Review: Lies Beneath by Anne Greenwood Brown

6 March, 2012 Reviews 6 comments

If you’re anything like me then you probably spent a great deal of your childhood pool and ocean experiences trying to look like this:

It’s entirely more likely that you looked like a drowned rat because the ocean is a cruel, cruel mistress who only allows us to live so that she can prolong our misery.  Just as an aside note, there is a hotel on the top of the Himalayan mountains for those who wish to give a metaphorical “screw you” to mistress ocean.   After reading Lies Beneath, that might not seem too radical a notion.

But I get ahead of myself.  Calder is a mermaid and along with his mermaid sisters, he meets Lily and wants to date her and get invited home to her family… so they can torture and kill her father.

And then things get dark.

Less lame.  More emo.  Less leather.  More evil.  Comparable amounts of eyeliner.

This is not a perfect novel, but what it does do well – it really does well.

For starters, for a middle grade novel, it’s dark.  It’s like jaws if the shark were actually scary and could stalk you on land.  I’m excluding the concept of landsharks from this review because the terror of such a creature might overwhelm some of my more fragile readers.

The writing is thoughtful, descriptive and very serviceable.  My one issue with it was that it didn’t always translate emotion.  Sometimes a conversation took place and it was difficult to gage what the characters were thinking or feeling or wanting or hoping.  Sometimes a character would say something like, “I’m in the depths of despair!” but it didn’t feel any different to them saying, “I prefer Ben and Jerry’s!”

However, most of the characters I did like and it starts with Lily who is refreshingly pragmatic and not afraid to call a shovel something she’ll use on your fragile skull if you don’t stop stalking me you creepy merman.  It always bothered me that Edward Cullen’s (and others like him) behaviour is treated as romantic and swoon-worthy.  Lily straight out turns Calder down because he creeps her out.  And when she busts him being extra stalkerish, she backs away even more.  She doesn’t have an issue saying, “Hey!  Thanks for saving my life but you’re a big creeper so I’m going to go shopping with people I know and trust!  Laters!”

It’s nice.  It’s not the kind of thing you should be in the habit of praising literature for doing, but unfortunately for the current state of YA, we need to.

Calder is a conflicted, interesting character.  He’s everything you want in your friendly, neighbourhood psychopath.  Handsome, friendly, cocky and able to be redeemed into a non-psychopath.

The whole novel has this dark, murky feel to it.  Like every body of water is teeming with death-monsters ready to nibble on your unmentionables.  Maybe even like the water itself has it in for you.

Like I said, it’s not perfect.

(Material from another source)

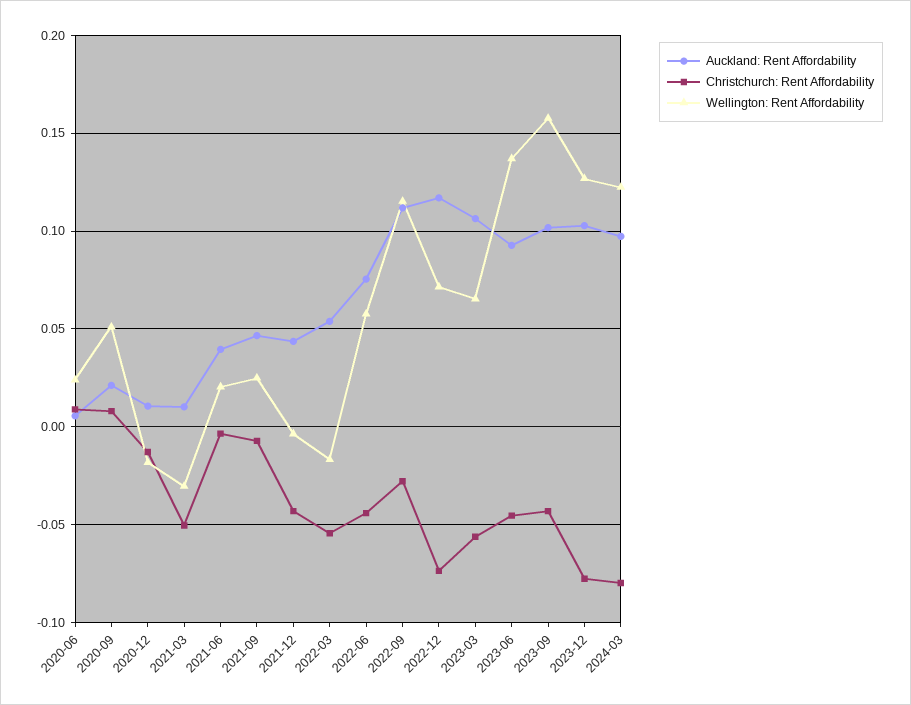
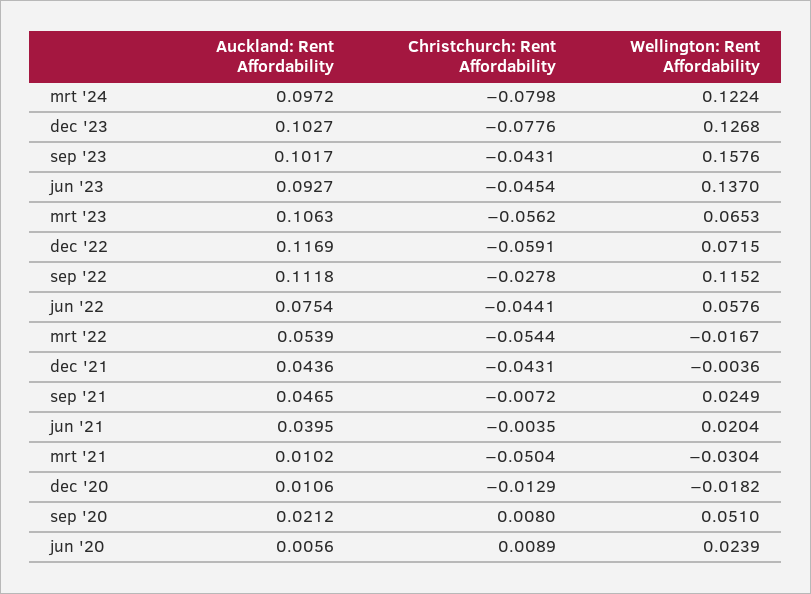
Christchurch: Rent Affordability, 2022-12: -0.075 -> -0.0591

The plot and story could have been a little tighter.  However, over all I thought it was an interesting, fun read and I’m curious to see how the rest of the series progresses.

Until then, anyone feel like a swim?

Just let me get my swimsuit.  I left it smack in the middle of the Australian Desert.  Also, I’m not coming back.

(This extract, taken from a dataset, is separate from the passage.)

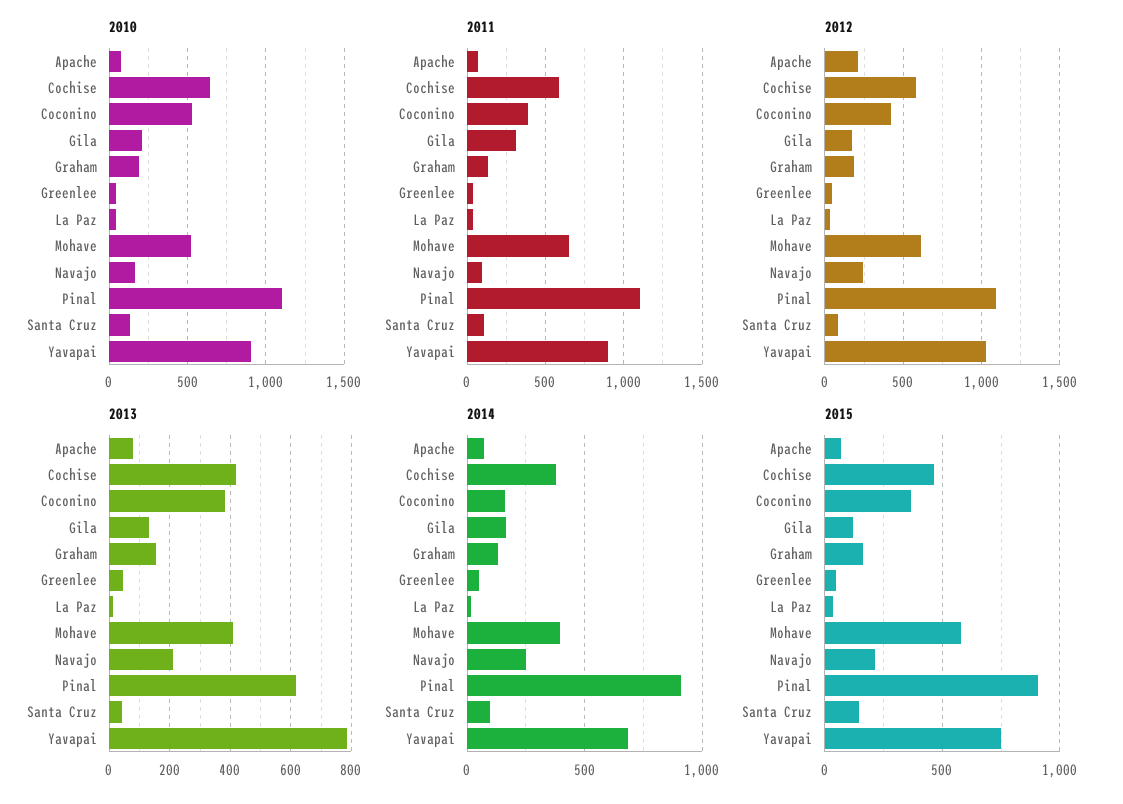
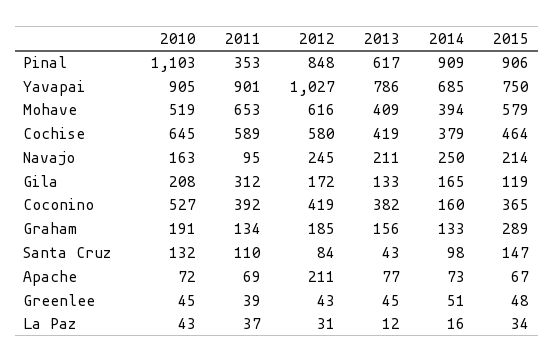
2011, Pinal: 1100 -> 353
2012, Pinal: 1100 -> 848
2015, Graham: 150 -> 289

6 Responses to “Review: Lies Beneath by Anne Greenwood Brown”

  1. Laurie

    I always wanted to be Daryl Hannah in Splash. Does that make me old? (don’t answer that!). This sounds like a pretty good read for my young teen. Better than the many Twilight clones at least.

    • Kat Kennedy

      Oh damn. I’m pretty sure I know what movie you’re talking about, but I think I watched it like… once.

  2. Lexie B.

    It IS sad that we’re so happy to see a novel where stalkerish habits don’t make girls trip over themselves in adoration, but I suppose that’s the way it is today. I’d read this novel just for that. But the creepiness factor is an added bonus. It’s so nice to find novels that are really, genuinely creepy.

    Great review, although I suspect your last graphic will give me nightmares.

    • Kat Kennedy

      Sorry, Lexie!

      Yes, for a MG novel, I was surprised at the extent of the dark theme it took. Pleasantly surprised!

  3. Katie @ Blook Girl

    Glad to see that you had the same thoughts I did about the book. It wasn’t perfect, or even excellent, but like you said, “what it does do well, it really does well.”

    I like that Lily wasn’t another Bella. Thank goodness! I thought Calder’s sisters were pretty cool, too, in a sinister way.